Then, according to the documentary, journalist Marc Metdepenningen tracked down Defonseca’s aunt, who told him the true story of Defonseca’s parents, Robert and Josephine De Wael. In the doc, Metdepenningen explains that he obtained documents that proved Robert De Wael had secretly fought in the resistance in Belgium but was captured by the Nazis and jailed along with his wife. According to the doc, he bargained for the safety of his wife and daughter in exchange for revealing the names of his fellow resistance fighters. As a result, he was branded a traitor, and young Misha, then called Monique, was branded a traitor’s daughter, the doc said.

After the documentation proving her story to be a hoax was released, Defonseca made a statement.

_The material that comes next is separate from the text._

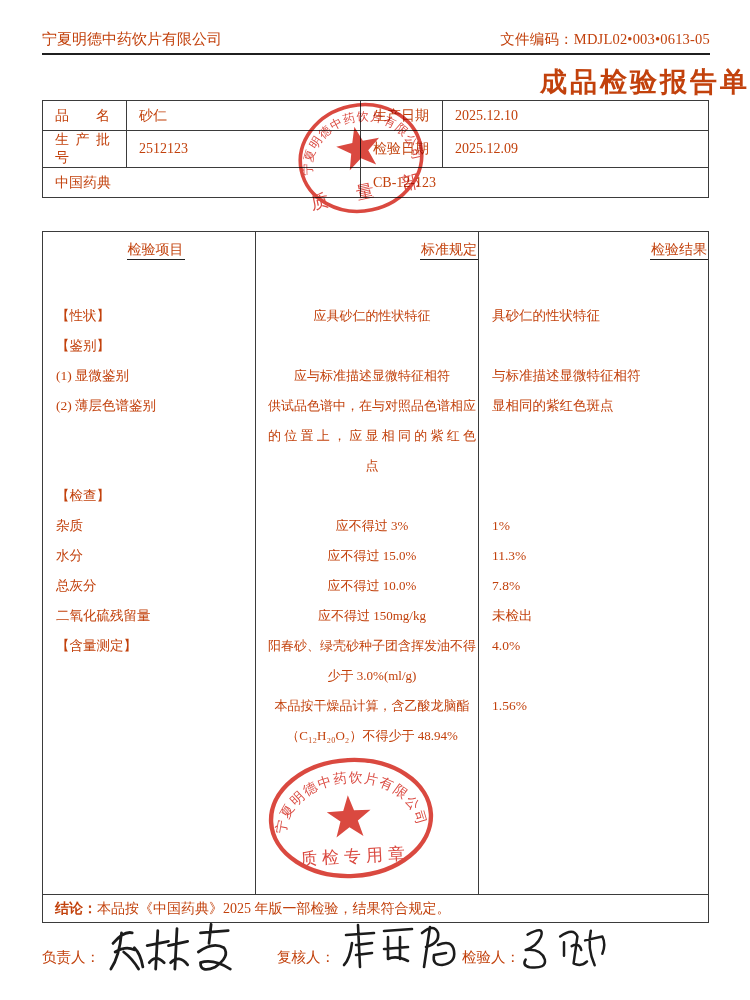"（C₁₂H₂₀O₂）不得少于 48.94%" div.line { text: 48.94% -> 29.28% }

“Yes, my name is Monique De Wael, but I have wanted to forget it since I was 4 years old,” she said in a statement translated from French, according to a 2008 Boston Globe story. “My parents were arrested and I was taken in by my grandfather, Ernest De Wael, and my uncle, Maurice De Wael. I was called ‘daughter of a traitor’ because my father was suspected of having spoken under torture in the prison of Saint-Gilles. Ever since I can remember, I felt Jewish. . . . There are times when I find it difficult to differentiate between reality and my inner world. The story in the book is mine. It is not the actual reality — it was my reality, my way of surviving. At first, I did not want to publish it, but then I was convinced by Jane Daniel. I ask forgiveness from all those who feel betrayed.”

According to Misha and the Wolves, for which Defonseca declined to be interviewed, she is still living in Massachusetts with her husband. The judgment against Daniel was partially overturned.

“As we were going along, I thought a lot about why Holocaust narratives have attracted so many hoaxes,” Misha and the Wolves director Sam Hobkinson told The Guardian. “I hope this comes through in the film, that the story Misha told was pretty out there. But the context from which she tells it, her own experiences as a young Jewish girl during the Holocaust, make it very difficult to question. The thing that protected her, that made her hard to question, was the place of authority from which she was telling it. Potentially, that’s why more Holocaust hoax narratives have slipped through, because it’s a sort of sacred ground. Far be it from me to question someone sharing these horrible experiences they’ve gone through.”

Misha and the Wolves is now streaming on Netflix.